The number one thing that people tell me who want to shoot street documentary photographs but don’t is that they are timid about photographing strangers, and worried about the reaction they’ll get. Concerned that the person who is their subject will get irate, angry, confrontational.
The thing is, that really never happens. People are doing their thing. You just have to go over and get the shot, whatever it takes, without hesitating, and own it like you belong there and so of course you’re making photographs. That’s easier for me because I’ve had years of experience as a photojournalist so I was given license to photograph people in public. After all, I was on assignment.
I’ve never lost that feeling. Now, I don’t even stop and think, I don’t hesitate, I just shoot. Before the shot is gone. If I were to think about it, I would probably overthink it. That’s why I say just jump, don’t shoot.

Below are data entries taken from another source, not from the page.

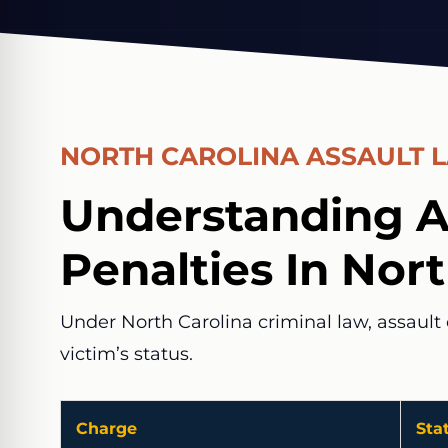
NORTH CAROLINA ASSAULT 
Understanding A
Penalties In Nor
Under North Carolina criminal law, assault 
victim’s status.
Charge
Sta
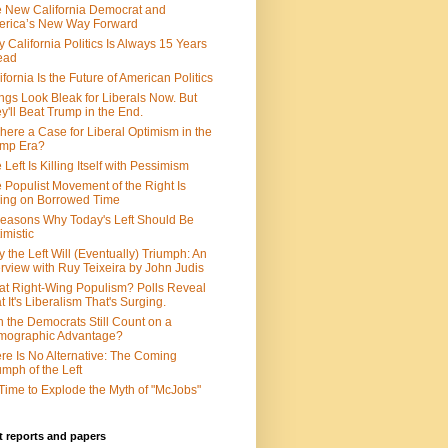
 New California Democrat and
rica’s New Way Forward
 California Politics Is Always 15 Years
ead
ifornia Is the Future of American Politics
ngs Look Bleak for Liberals Now. But
y'll Beat Trump in the End.
There a Case for Liberal Optimism in the
ump Era?
 Left Is Killing Itself with Pessimism
 Populist Movement of the Right Is
ing on Borrowed Time
easons Why Today's Left Should Be
imistic
 the Left Will (Eventually) Triumph: An
erview with Ruy Teixeira by John Judis
t Right-Wing Populism? Polls Reveal
t It's Liberalism That's Surging.
 the Democrats Still Count on a
mographic Advantage?
re Is No Alternative: The Coming
umph of the Left
s Time to Explode the Myth of "McJobs"
 reports and papers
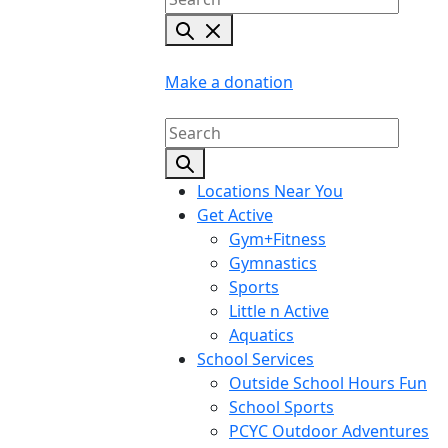
Make a donation
Locations Near You
Get Active
Gym+Fitness
Gymnastics
Sports
Little n Active
Aquatics
School Services
Outside School Hours Fun
School Sports
PCYC Outdoor Adventures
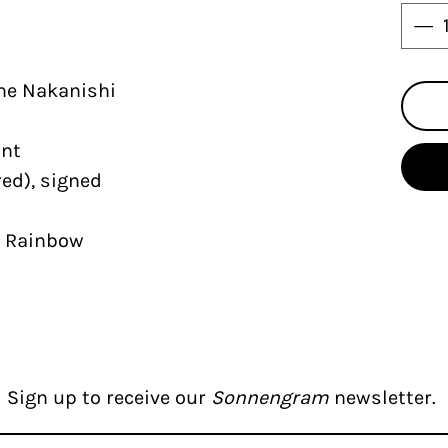
ne Nakanishi
int
ed), signed
r Rainbow
Sign up to receive our
Sonnengram
newsletter.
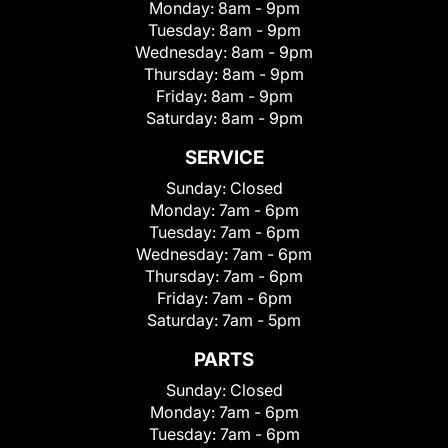
Monday:
8am - 9pm
Tuesday:
8am - 9pm
Wednesday:
8am - 9pm
Thursday:
8am - 9pm
Friday:
8am - 9pm
Saturday:
8am - 9pm
SERVICE
Sunday:
Closed
Monday:
7am - 6pm
Tuesday:
7am - 6pm
Wednesday:
7am - 6pm
Thursday:
7am - 6pm
Friday:
7am - 6pm
Saturday:
7am - 5pm
PARTS
Sunday:
Closed
Monday:
7am - 6pm
Tuesday:
7am - 6pm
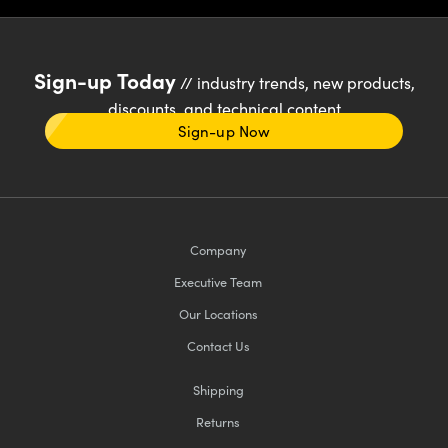
Sign-up Today
// industry trends, new products,
discounts, and technical content
Sign-up Now
Company
Executive Team
Our Locations
Contact Us
Shipping
Returns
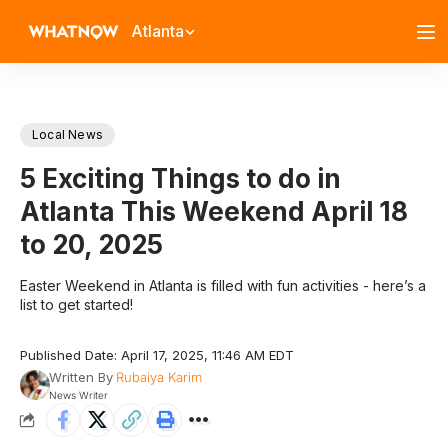
Atlanta
Local News
5 Exciting Things to do in
Atlanta This Weekend April 18
to 20, 2025
Easter Weekend in Atlanta is filled with fun activities - here’s a
list to get started!
Published Date: April 17, 2025, 11:46 AM EDT
Written By
Rubaiya Karim
News Writer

I was having dinner at a Youngstown Ohio bar, sitting out on the patio where there was an amazing guitar player and singer performing. I found this guy’s shirt hilarious, and just stepped up with my Nikon with the 28mm, I had preset the exposure, and I just walked up and photographed him and the folks sitting with him. I didn’t even notice that the two seated folks were looking at camera, watching me. It really didn’t matter. I took one exposure and sat back down at my table and carried on with my meal.
No one said anything. There was no confrontation. And the night went on. I always have an answer ready for folks if they ask why I’m shooting photographs. “I’m documenting America for a photo project named after Roy Stryker, the FSA administrator who hired Dorothea Lange who shot the famous photo, Migrant Mother.” Or, I’m a tourist and I just want to show my family this cool place.” Or, if they had said anything, I would have complimented his funny shirt.
Trust that more people will just let you do what you do. There are millions of people shooting snaps with their phones all the time. Picking up a bigger camera is a bit different, but if you’re confident, quick (I was ready to shoot immediately when I got in front of the folks above, you can’t be standing there trying to find focus and exposure), and ready with an answer for what the photo is for, you’ll have no trouble.
Get out and document this amazing world of characters.